All the children were kept fasting for 6 h. No premedication was administered, and the child was taken to the operation theatre. Routine noninvasive monitoring included parameters such as heart rate (HR), systolic blood pressure, diastolic blood pressure, mean blood pressure (MBP), oxygen saturation (SpO2) end-tidal carbon dioxide (ETCO2), and end-tidal inhalational concentration using a multigas analyzer monitor (B40; GE Medical Systems, Solingen, Germany). The child was given anesthesia with 100% oxygen and 8% sevoflurane and an intravenous (IV) line was secured followed by injection of 0.004 mg/kg IV glycopyrrolate and 2 µg/kg fentanyl. After intermittent positive pressure ventilation was confirmed, 1.5 mg/kg IV suxamethonium was injected. The child was intubated with an appropriate sized uncuffed Ring-Adair-Elwyn south pole tube, and a throat pack was placed. Ventilation was performed with a standard ventilator equipped with a pediatric circle circuit (Datex-Ohmeda, Helsinki, Finland), tidal volume of 6–8 ml/kg, and a rate adjusted to maintain the ETCO2 concentration between 32 and 35 mmHg at a total gas flow of 2 L/min. General anesthesia was maintained with 50% O2 + 50% N2O with vecuronium and isoflurane, which was titrated according to the hemodynamic parameters.

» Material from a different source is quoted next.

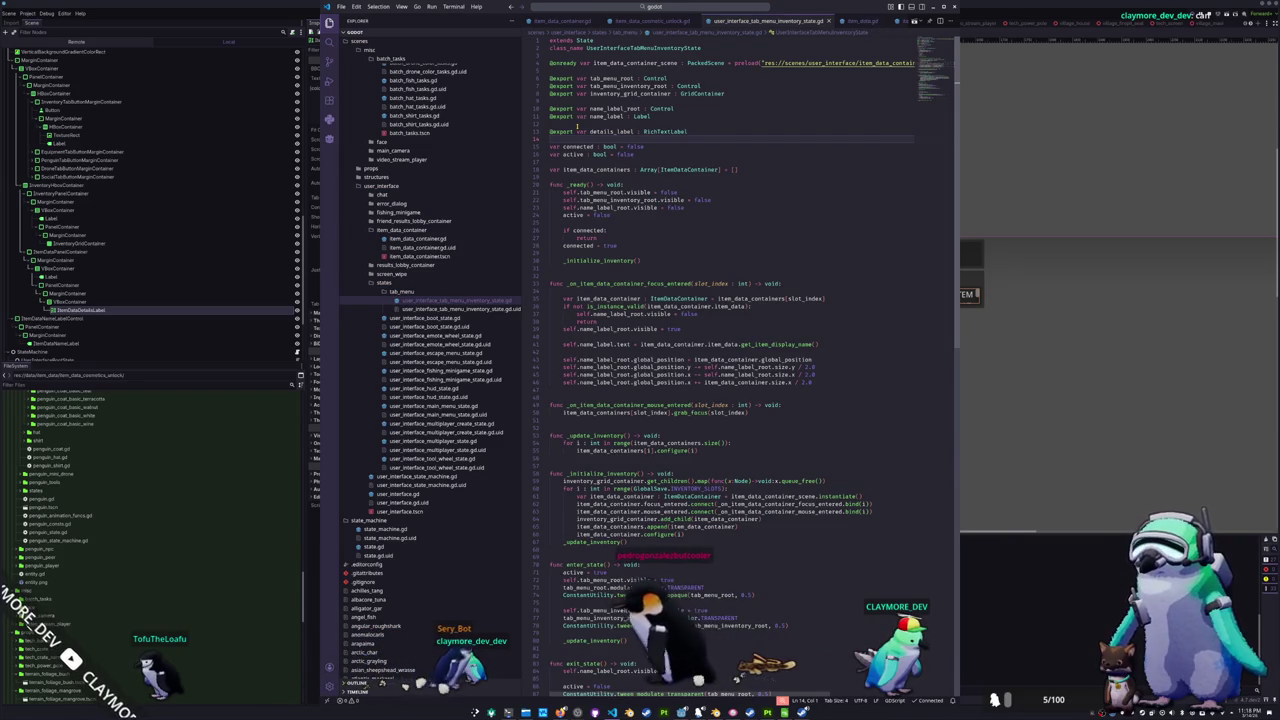
- In Godot, assign ItemDataDetailsLabel to the inventory state node's Details Label property
key("alt+Tab")
key("ctrl+s")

Isoflurane was started to achieve an end-tidal concentration of 0.6% in both groups. Dexamethasone (0.2 mg/kg) was given as an antiemetic and to reduce airway edema. Post-intubation, Group C (n = 30) received 0.05 mg/kg IV midazolam diluted in 20 ml NS as a loading dose over 10 min followed by a maintenance infusion of normal saline at 0.5 ml/kg/h, and Group D (n = 30) received 1 µg/kg IV dexmedetomidine diluted in 20 ml NS as a loading dose over 10 min followed by a maintenance infusion of 0.5 µg/kg/h. Rectal diclofenac sodium suppository (2 mg/kg) was inserted into children > 1 year for postoperative analgesia, and paracetamol suppository (30 mg/kg) was used in children < 1 year in view of immature metabolism and clearance in the latter. The surgical incision was started 10 min after the surgeon had infiltrated the surgical site with a solution containing 1 : 200,000 epinephrine as per weight of the child.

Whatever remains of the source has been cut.